*** Opening of Input ***

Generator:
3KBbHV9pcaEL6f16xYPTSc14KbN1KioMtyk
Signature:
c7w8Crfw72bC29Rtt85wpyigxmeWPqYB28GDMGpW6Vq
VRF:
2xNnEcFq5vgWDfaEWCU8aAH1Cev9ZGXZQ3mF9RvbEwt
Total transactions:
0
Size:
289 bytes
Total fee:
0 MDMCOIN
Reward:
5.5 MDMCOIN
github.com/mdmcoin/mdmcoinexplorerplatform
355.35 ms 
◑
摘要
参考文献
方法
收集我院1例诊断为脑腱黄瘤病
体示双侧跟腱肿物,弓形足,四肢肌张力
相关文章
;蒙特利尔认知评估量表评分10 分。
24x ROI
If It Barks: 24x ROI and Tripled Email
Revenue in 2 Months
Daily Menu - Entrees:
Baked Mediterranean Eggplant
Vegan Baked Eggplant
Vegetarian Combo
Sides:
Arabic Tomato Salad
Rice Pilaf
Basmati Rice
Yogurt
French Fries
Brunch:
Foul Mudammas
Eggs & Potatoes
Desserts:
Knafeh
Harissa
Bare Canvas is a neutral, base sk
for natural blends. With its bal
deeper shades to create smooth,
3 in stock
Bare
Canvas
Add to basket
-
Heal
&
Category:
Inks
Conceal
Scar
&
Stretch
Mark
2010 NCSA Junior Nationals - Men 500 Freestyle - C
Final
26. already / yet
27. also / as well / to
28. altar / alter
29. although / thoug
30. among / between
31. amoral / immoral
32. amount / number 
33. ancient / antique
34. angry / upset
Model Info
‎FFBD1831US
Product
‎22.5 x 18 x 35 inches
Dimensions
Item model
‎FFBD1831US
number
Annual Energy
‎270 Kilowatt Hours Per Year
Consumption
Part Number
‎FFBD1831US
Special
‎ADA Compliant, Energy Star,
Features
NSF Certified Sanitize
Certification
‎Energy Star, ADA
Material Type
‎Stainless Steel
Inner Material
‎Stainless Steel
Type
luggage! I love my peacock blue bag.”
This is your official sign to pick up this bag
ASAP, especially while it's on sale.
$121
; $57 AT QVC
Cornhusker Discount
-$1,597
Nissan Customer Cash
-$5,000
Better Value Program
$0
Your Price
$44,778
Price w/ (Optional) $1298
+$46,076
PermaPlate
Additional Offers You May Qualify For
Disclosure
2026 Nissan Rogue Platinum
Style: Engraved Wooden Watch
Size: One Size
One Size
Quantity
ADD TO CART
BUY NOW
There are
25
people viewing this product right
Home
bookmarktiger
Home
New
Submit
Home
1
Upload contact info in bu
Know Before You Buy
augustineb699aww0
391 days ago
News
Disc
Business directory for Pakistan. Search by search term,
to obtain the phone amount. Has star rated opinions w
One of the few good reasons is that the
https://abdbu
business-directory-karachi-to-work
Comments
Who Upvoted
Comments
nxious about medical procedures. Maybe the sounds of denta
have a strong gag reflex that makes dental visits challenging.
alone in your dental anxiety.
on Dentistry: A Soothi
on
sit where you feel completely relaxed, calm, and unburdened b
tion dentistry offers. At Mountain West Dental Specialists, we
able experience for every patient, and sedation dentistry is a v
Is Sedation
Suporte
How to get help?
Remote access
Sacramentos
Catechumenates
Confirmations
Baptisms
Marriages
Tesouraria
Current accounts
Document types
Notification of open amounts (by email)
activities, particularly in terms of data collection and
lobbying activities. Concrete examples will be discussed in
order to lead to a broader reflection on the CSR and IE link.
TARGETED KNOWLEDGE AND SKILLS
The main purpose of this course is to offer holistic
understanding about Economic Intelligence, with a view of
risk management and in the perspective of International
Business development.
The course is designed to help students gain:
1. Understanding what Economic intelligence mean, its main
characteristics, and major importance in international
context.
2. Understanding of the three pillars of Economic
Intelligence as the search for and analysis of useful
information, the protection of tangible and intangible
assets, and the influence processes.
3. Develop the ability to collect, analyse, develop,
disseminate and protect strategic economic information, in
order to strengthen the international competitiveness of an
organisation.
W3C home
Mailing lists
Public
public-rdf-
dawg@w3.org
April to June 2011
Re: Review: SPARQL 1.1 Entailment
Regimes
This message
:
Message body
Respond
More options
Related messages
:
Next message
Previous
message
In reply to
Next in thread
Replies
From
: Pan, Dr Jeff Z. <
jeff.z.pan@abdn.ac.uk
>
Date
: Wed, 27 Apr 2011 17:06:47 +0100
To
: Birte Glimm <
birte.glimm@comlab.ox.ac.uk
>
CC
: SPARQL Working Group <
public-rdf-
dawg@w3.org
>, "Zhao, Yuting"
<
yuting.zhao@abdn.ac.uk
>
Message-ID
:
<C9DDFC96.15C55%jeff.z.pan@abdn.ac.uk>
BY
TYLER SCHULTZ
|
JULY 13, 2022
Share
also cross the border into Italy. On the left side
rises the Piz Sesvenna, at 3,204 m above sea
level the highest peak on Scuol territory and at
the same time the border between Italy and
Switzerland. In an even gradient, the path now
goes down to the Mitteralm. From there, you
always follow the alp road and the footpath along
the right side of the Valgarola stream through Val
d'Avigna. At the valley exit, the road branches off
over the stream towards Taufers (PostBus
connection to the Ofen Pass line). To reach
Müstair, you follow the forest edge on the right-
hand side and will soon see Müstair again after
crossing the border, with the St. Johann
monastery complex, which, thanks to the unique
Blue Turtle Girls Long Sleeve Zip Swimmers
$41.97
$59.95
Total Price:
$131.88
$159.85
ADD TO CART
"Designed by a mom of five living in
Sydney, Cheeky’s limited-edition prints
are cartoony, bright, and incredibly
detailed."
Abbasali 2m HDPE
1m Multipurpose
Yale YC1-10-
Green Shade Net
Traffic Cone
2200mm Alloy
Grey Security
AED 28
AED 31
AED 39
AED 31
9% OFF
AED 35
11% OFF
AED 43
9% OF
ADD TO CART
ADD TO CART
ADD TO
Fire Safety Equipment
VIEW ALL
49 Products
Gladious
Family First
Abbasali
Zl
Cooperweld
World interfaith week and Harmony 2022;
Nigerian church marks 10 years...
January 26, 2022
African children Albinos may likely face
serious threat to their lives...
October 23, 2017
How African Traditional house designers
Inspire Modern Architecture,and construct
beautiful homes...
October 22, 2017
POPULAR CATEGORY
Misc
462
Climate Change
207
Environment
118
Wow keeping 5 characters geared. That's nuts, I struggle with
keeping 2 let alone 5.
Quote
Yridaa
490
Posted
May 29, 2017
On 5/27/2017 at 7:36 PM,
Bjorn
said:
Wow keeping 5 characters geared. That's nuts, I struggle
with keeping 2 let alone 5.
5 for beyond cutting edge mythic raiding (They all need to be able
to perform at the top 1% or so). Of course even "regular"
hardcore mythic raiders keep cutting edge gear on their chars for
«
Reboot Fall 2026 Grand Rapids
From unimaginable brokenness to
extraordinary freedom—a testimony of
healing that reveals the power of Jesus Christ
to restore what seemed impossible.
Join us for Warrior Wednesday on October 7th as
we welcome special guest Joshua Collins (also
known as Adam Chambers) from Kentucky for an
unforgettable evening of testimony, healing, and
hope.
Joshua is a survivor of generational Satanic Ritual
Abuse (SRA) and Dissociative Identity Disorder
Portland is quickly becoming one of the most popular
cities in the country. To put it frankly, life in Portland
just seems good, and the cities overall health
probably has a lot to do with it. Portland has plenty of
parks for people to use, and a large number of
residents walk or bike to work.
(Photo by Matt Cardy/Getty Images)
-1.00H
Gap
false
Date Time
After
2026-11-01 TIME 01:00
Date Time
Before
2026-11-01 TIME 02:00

*** Close of Input ***

Goal of the exercise: Wherever the string "cutting" appears in the entries above, return the line it appears on.

Answer space:
5 for beyond cutting edge mythic raiding (They all need to be able
hardcore mythic raiders keep cutting edge gear on their chars for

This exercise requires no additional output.